"Causal modeling of gene effects in complex traits: from regulators to programs to traits"

Abstract:

Genetic association studies provide a unique tool for identifying causal links from genes to human traits and diseases. However, it is challenging to determine the biological mechanisms underlying most associations, and we lack genome-scale approaches for inferring causal mechanistic pathways from genes to cellular functions to traits. Here I describe our new work aiming to bridge this gap by combining quantitative estimates of gene-trait relationships from loss-of-function burden tests with gene-regulatory connections inferred from Perturb-seq experiments in relevant cell types. By combining these two forms of data, we aim to build causal graphs in which the directional associations of genes with a trait can be explained by their regulatory effects on biological programs or direct effects on the trait. In this talk I will describe a proof-of-concept in which we constructed a map of the gene regulatory hierarchy that jointly controls three partially co-regulated blood traits. We propose that perturbation studies in trait-relevant cell types, coupled with gene-level effect sizes for traits, can bridge the gap between genetics and biology.
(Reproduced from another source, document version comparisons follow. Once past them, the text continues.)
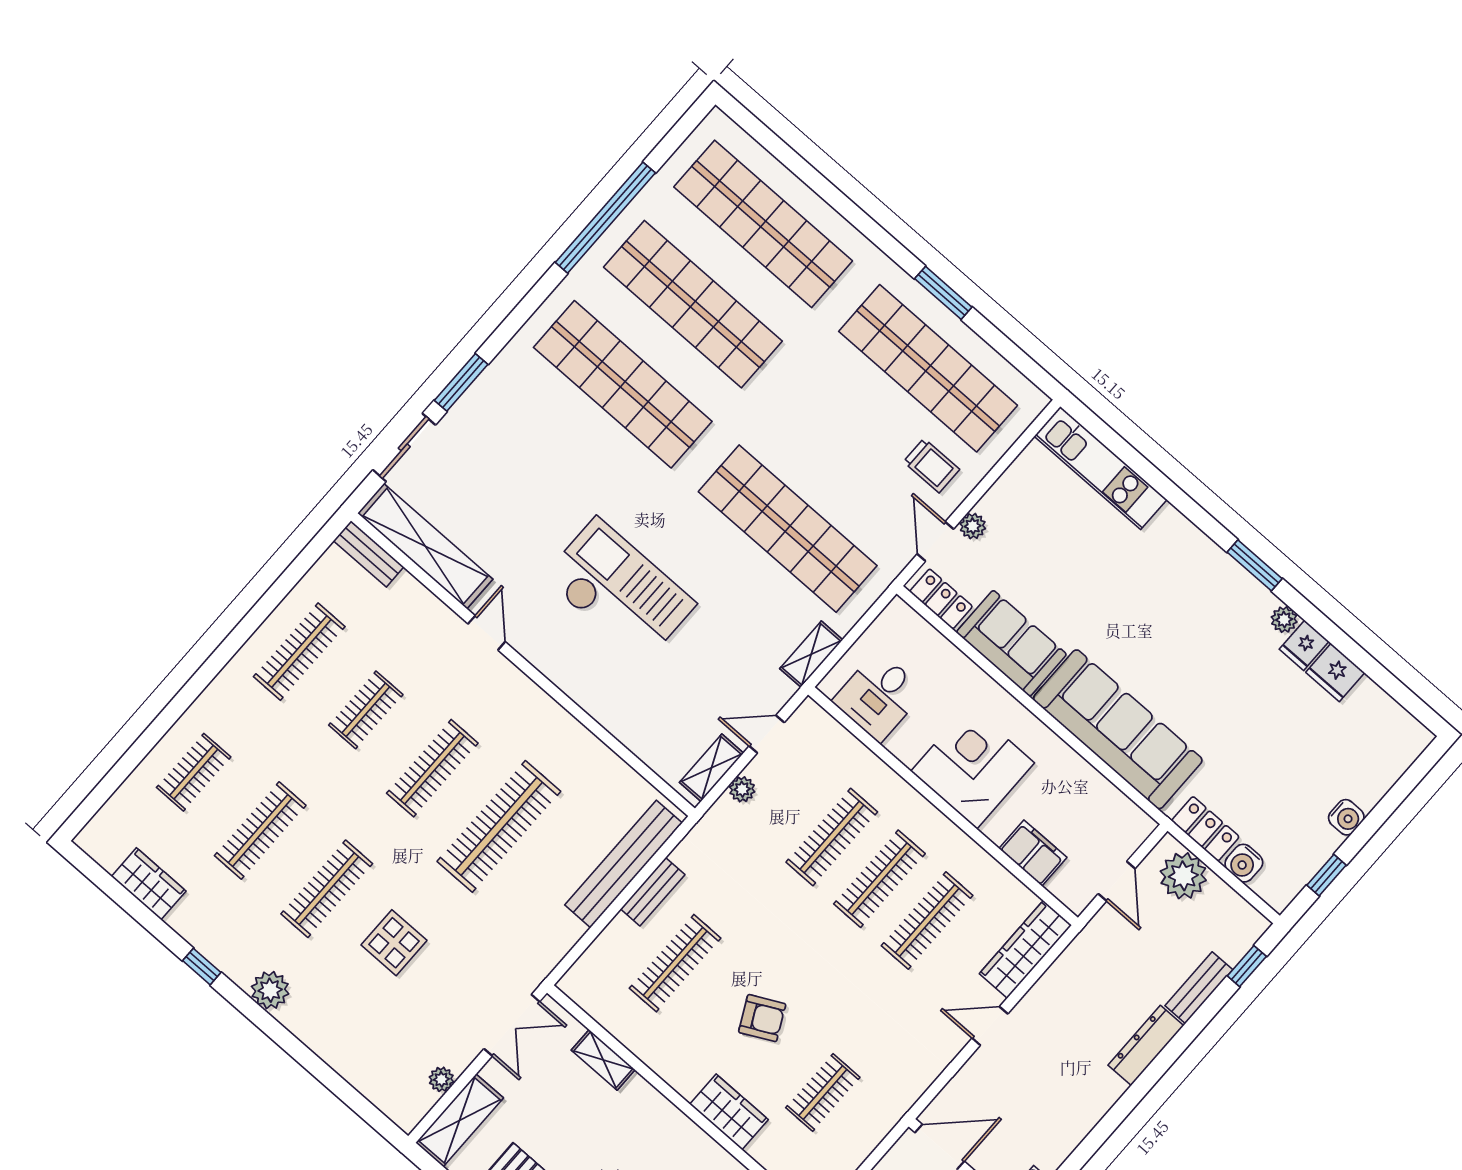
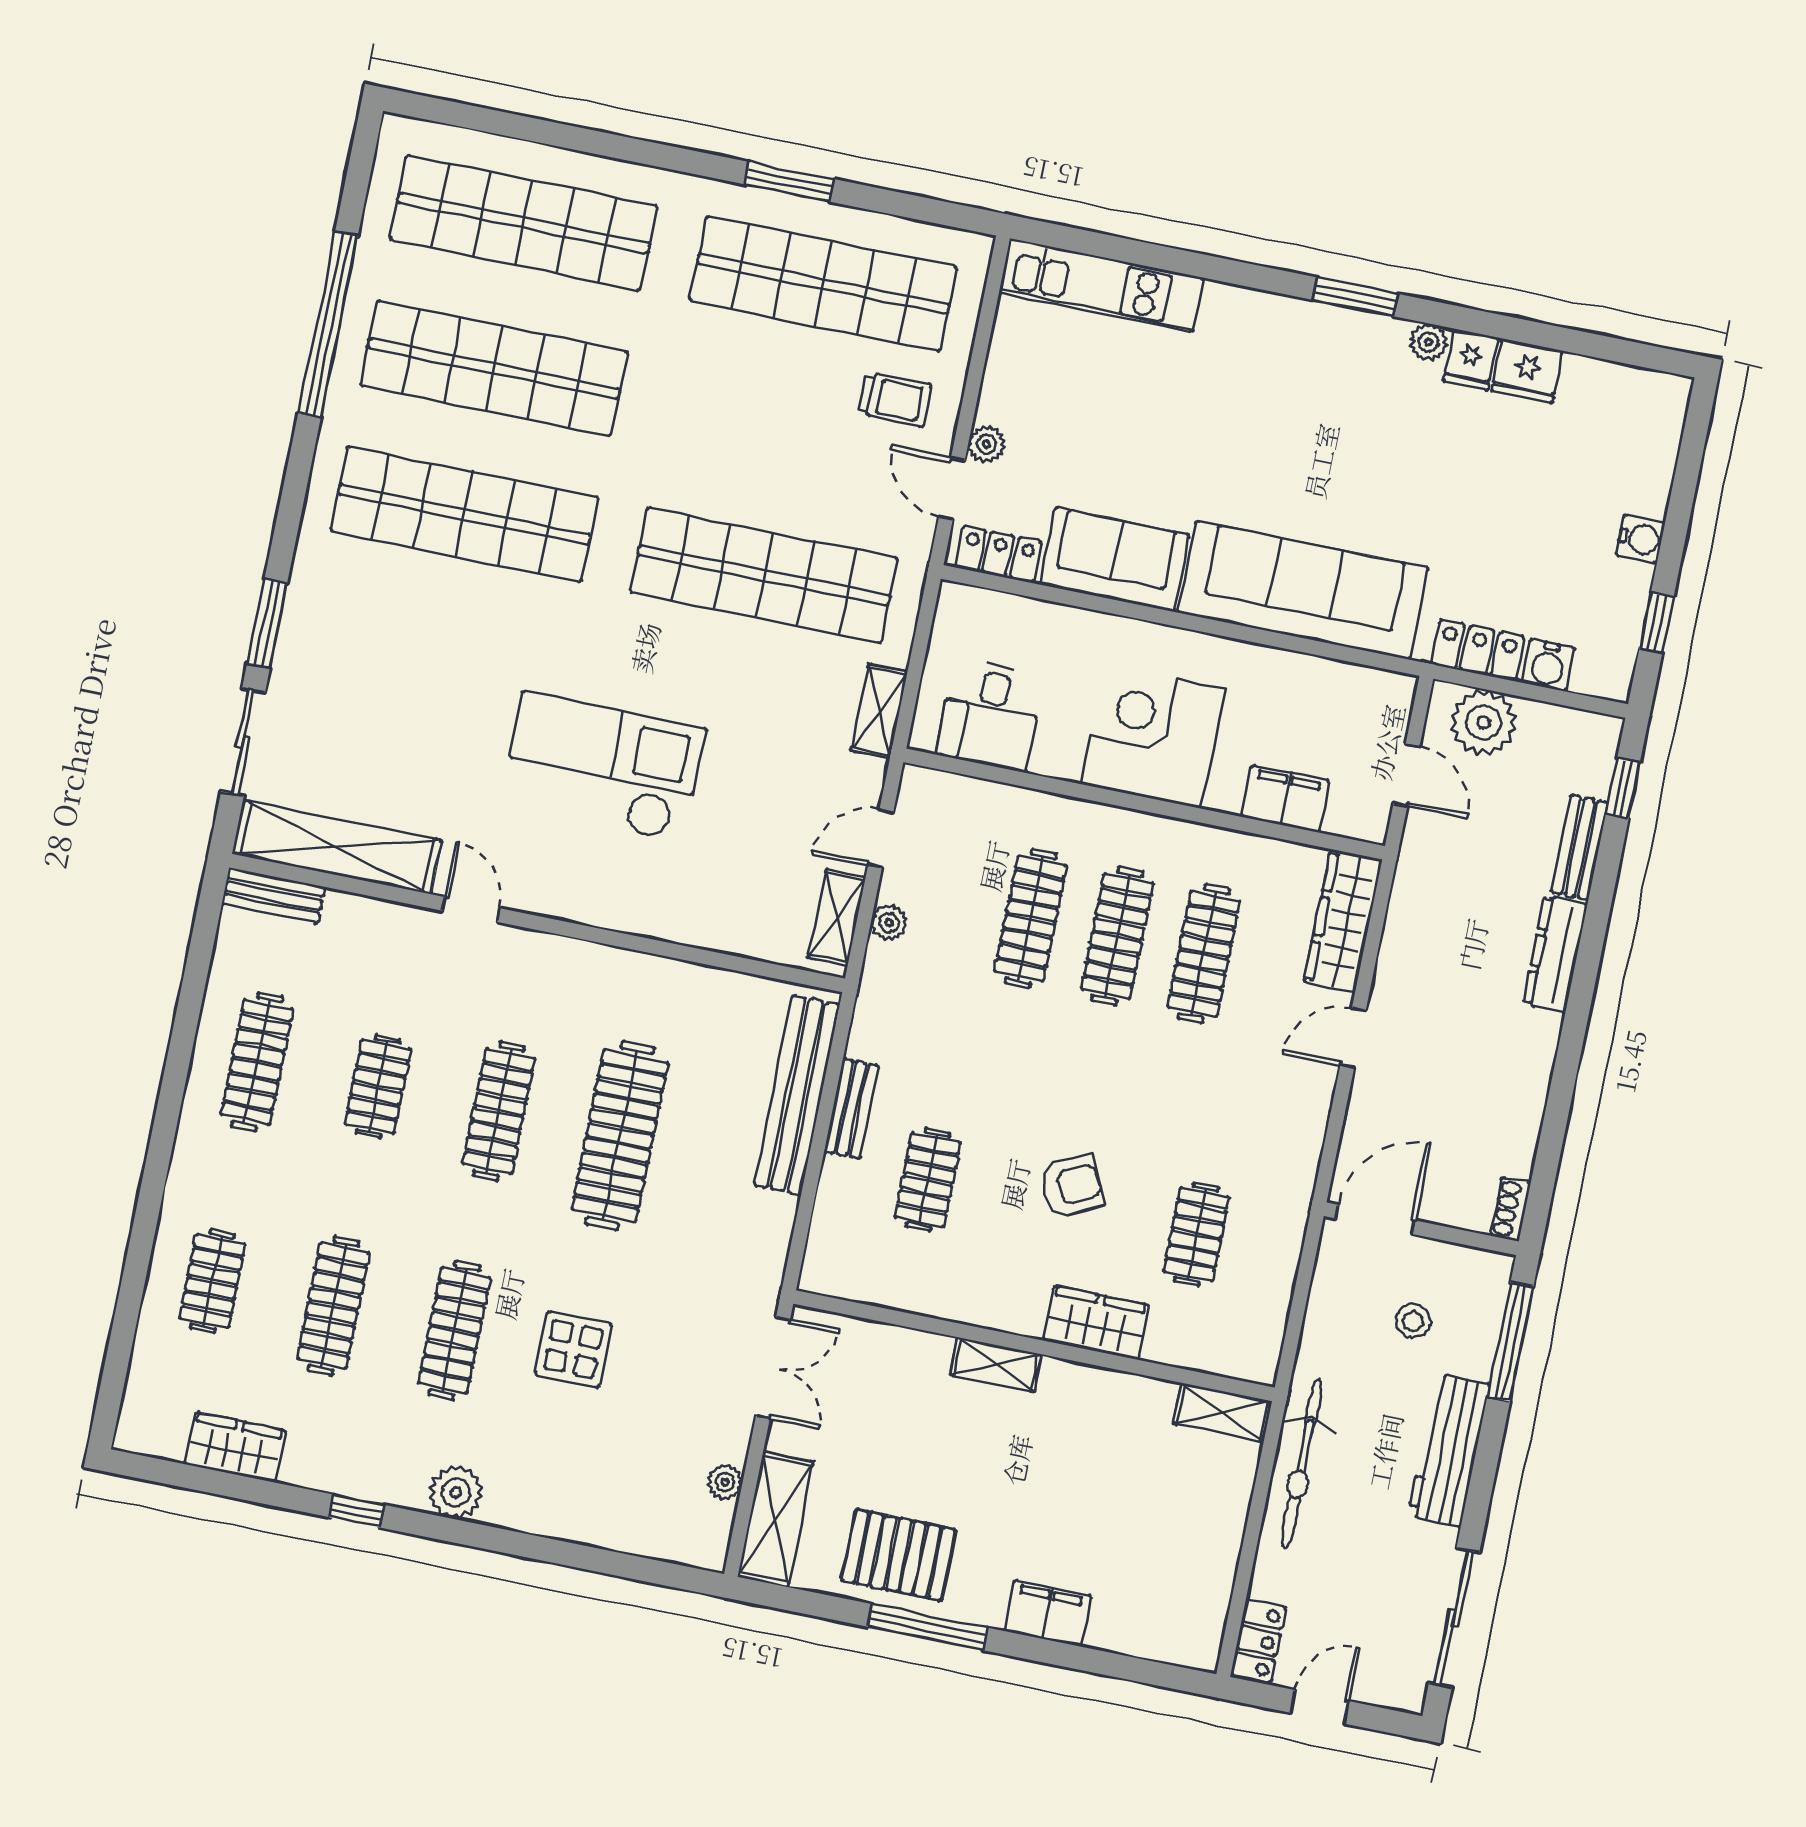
clothes rail: (675, 963) -> (928, 1180), width x0.73
shelving: (603, 1060) -> (996, 1365), moved

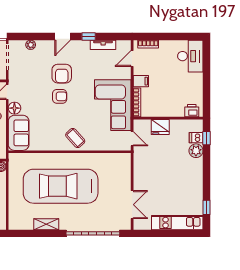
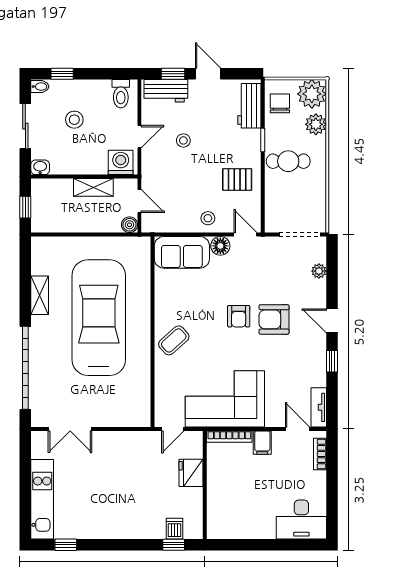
tv unit: (103, 45) -> (319, 407), moved
printer: (192, 111) -> (216, 522), removed
plant: (196, 151) -> (154, 528), removed

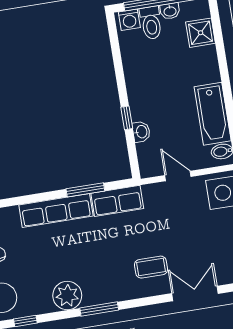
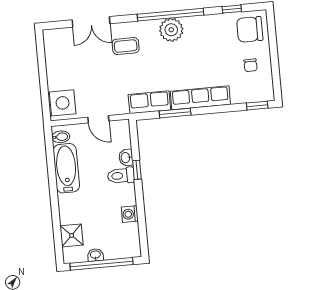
washing machine: (129, 20) -> (130, 214), moved, turned -90
toilet: (151, 23) -> (121, 176), moved, turned -90
plant: (67, 295) -> (171, 30), moved
window: (99, 309) -> (170, 15), width x2.11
Date: Tuesday, April 22, 2025
Time: 2 - 3pm ET
In-Person Location: HESS, 1470 Madison Ave, 2nd Floor, Seminar Room A
Zoom Registration Link
Zoom Meeting ID: 927 6891 4293

Speaker:

Jonathan Pritchard, PhD
Bing Professor of Population Studies
Professor of Genetics and Biology
Co-Director, Center for Computational, Evolutionary and Human Genomics
Member, Bio-X
Stanford University
Pritchard Lab
pritch@stanford.edu

Jonathan Pritchard is a Professor of Biology and Genetics at Stanford University.  He grew up mainly in England, and studied at Penn State, Stanford, and Oxford before joining the faculty of the University of Chicago in 2001. He returned to Stanford to take his current position in 2013. His lab has done wide-ranging research on using genetics to study human population structure, history, and adaptation, as well as on understanding the mechanisms that link genetic variation to variation in gene regulation and complex traits. One of his early contributions was the Structure algorithm for using genetic data to infer population structure and personal ancestry. His current work focuses on the genetic basis of complex traits in humans and on genetic approaches to studying human population history and adaptation.